I think we discerning readers have been well aware for some times  that  there is so much  more to Jane Austen than being a genteel, domestically minded spinster sitting at the fireside, as portrayed in the original Memoir by her nephew. For example, through my readings of her novels, I have discovered that she appears to have been very political indeed and espoused some of the most famous political causes of the day ;) But its good to note that the new biography of her might take this idea and run with it because the sweet spinster interpretation of Jane Austen that still persists irritates me beyond measure.  No one who reads her letters could ever, surely, come away with this twee  view of her, and yet some readers still cling to the “Dear Aunt Jane ” interpretation of her life and works.

As to the portrait, Dr Byrne is certain it has the Austen nose and was convinced on first seeing it that it was Jane Austen. Dr Byrne will be presenting all her arguments in support of her theory  to us in a BBC2 documentary to be broadcast on Boxing Day ( 26th December) entitled , Jane Austen : The Unseen Portrait. I am intrigued  to see it.

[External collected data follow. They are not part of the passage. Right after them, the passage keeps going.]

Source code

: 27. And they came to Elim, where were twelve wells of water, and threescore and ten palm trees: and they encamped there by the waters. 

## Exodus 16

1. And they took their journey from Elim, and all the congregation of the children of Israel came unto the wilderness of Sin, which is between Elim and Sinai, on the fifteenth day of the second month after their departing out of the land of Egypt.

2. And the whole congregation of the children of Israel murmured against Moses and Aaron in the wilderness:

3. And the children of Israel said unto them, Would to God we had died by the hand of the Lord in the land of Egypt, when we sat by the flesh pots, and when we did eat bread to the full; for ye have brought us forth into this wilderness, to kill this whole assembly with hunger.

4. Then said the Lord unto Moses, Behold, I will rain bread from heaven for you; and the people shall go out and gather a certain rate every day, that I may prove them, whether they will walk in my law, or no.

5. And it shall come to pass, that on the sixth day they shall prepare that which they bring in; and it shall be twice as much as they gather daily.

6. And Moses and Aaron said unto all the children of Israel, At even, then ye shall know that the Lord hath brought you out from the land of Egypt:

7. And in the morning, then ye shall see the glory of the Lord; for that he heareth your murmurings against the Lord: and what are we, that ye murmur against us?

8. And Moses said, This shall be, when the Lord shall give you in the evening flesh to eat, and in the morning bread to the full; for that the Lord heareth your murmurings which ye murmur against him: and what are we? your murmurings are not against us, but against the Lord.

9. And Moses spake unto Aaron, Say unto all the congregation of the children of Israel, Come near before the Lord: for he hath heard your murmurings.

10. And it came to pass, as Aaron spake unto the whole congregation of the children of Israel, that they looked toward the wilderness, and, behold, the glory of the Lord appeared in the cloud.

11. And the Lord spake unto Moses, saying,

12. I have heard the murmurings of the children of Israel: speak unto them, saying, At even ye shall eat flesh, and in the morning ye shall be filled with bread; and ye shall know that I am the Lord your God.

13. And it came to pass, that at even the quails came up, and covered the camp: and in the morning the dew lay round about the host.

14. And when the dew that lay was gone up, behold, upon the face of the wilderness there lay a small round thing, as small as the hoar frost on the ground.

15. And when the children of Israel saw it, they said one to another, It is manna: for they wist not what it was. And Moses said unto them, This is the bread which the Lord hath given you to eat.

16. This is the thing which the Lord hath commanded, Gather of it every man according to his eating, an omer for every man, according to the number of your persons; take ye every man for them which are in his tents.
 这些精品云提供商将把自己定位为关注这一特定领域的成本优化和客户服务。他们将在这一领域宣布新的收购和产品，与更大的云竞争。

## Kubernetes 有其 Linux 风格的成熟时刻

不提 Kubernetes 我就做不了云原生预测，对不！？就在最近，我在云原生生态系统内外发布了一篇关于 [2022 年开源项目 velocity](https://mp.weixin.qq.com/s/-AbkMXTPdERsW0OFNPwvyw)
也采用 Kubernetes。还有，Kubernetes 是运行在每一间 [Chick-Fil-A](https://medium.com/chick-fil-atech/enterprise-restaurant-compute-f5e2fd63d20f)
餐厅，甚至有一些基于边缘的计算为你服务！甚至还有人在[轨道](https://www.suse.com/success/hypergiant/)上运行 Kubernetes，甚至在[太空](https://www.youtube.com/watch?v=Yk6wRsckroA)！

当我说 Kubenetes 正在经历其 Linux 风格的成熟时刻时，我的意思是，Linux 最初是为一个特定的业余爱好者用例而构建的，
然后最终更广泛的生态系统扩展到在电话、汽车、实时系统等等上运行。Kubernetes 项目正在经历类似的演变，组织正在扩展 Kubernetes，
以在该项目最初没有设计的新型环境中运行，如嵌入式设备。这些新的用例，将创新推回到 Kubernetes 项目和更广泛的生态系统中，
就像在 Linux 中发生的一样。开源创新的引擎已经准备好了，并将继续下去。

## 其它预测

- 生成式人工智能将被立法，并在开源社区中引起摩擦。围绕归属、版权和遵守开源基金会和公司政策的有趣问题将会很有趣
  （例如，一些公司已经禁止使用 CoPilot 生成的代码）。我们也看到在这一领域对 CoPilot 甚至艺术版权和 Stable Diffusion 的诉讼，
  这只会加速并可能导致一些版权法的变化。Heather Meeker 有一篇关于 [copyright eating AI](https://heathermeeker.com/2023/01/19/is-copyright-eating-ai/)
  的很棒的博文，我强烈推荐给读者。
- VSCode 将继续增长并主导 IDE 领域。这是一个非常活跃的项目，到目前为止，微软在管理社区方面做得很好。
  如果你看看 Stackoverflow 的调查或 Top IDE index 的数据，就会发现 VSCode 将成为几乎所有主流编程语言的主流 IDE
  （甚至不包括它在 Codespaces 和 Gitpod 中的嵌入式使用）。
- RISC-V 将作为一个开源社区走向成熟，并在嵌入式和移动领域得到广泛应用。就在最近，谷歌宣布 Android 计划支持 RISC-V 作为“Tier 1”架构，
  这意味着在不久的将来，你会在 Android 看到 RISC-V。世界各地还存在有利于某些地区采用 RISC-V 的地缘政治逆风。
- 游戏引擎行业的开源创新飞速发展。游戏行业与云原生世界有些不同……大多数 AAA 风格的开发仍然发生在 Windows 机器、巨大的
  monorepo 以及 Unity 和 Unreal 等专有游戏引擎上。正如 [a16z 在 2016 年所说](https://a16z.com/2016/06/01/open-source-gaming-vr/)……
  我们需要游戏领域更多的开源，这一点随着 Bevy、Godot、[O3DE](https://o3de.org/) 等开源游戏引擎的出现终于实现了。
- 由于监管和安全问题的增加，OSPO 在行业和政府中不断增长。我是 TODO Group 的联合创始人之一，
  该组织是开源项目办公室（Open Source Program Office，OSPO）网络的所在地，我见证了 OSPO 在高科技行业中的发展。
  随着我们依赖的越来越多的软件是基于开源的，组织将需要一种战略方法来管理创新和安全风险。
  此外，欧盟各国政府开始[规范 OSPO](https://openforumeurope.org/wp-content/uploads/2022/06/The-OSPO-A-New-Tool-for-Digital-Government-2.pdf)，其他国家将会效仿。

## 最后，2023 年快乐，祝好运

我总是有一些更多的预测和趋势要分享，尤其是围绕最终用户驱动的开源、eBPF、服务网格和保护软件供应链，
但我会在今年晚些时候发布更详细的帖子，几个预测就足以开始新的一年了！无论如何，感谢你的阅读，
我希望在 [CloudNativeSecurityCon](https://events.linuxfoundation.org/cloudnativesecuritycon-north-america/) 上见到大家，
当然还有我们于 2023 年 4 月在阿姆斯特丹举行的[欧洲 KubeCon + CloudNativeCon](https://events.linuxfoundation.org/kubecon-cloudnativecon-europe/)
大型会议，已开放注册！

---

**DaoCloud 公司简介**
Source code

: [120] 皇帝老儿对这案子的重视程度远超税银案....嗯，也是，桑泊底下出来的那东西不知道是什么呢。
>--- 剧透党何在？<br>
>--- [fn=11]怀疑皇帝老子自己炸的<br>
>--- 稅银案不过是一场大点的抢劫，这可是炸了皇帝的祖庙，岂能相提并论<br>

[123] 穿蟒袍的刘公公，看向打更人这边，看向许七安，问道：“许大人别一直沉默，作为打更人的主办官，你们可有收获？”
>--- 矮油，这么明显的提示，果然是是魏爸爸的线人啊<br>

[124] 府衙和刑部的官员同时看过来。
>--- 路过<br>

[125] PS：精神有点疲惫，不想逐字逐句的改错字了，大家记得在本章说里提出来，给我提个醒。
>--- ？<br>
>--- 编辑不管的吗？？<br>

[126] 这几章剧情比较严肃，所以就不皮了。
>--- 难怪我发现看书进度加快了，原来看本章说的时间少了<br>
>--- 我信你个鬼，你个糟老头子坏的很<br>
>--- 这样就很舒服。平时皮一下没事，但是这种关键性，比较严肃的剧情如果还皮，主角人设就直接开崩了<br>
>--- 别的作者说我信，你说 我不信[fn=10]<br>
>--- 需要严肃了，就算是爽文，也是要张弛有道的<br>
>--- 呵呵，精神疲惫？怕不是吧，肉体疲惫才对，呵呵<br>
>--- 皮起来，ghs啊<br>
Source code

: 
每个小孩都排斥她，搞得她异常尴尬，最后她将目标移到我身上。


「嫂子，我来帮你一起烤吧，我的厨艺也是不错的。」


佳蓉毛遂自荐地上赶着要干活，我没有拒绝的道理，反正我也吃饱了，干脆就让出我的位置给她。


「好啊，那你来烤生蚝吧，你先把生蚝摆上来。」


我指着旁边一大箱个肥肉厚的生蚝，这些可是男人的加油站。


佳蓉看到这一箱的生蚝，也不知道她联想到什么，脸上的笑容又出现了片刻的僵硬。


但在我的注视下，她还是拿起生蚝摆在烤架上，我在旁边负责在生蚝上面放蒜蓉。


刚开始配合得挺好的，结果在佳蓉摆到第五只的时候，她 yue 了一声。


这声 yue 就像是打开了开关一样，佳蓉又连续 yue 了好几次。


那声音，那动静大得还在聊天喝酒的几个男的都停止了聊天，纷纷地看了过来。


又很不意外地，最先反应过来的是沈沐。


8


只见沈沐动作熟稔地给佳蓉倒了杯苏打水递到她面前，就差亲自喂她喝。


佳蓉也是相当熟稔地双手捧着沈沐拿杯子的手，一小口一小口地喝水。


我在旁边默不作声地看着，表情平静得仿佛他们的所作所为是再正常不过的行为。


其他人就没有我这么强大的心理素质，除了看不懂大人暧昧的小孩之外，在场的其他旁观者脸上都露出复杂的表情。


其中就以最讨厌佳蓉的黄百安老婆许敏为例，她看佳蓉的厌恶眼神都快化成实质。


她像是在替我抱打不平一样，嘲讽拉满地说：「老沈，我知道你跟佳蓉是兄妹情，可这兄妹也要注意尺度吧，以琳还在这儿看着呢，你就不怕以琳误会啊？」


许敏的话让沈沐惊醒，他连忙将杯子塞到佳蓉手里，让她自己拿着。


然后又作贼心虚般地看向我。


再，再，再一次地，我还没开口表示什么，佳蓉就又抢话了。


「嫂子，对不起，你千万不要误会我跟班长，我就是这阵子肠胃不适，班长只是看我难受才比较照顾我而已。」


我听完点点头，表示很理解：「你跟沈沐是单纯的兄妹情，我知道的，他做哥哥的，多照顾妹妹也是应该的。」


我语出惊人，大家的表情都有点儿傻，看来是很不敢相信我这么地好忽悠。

She will have to do more than convince us and Austen scholars however, as to the authenticity of the portrait.  The National Portrait Gallery in London holds the only authenticated full-face image of Jane, as painted by her sister, Cassandra. Go here to see it, but I’m sure you are all familiar with this tiny watercolour. It was from this sketch, which was not thought to be very like Jane by her contemporaries, that the engraving included in James Austen Leigh’s memoir was “adapted”. Recently the Rice Portrait of Jane Austen has been the subject of some controversy about its disputed authenticity, a controversy which still continues. Go here to read about the portrait, and its rather sad history

The newly discovered picture will no doubt be subject to the same doubts and deliberations. It will be very interesting to see the documentary and hear the arguments for and against. In the meantime, do you think this could possibly be a new portrait of Jane? When do you think the portrait  was taken? And where? And by whom? Is it too accomplished to be Cassandra’s work? What church or cathedral tower does it show? Does it have the “Austen Nose” ? Many, many questions to be answered…. for the moment, I leave it to yourselves to determine.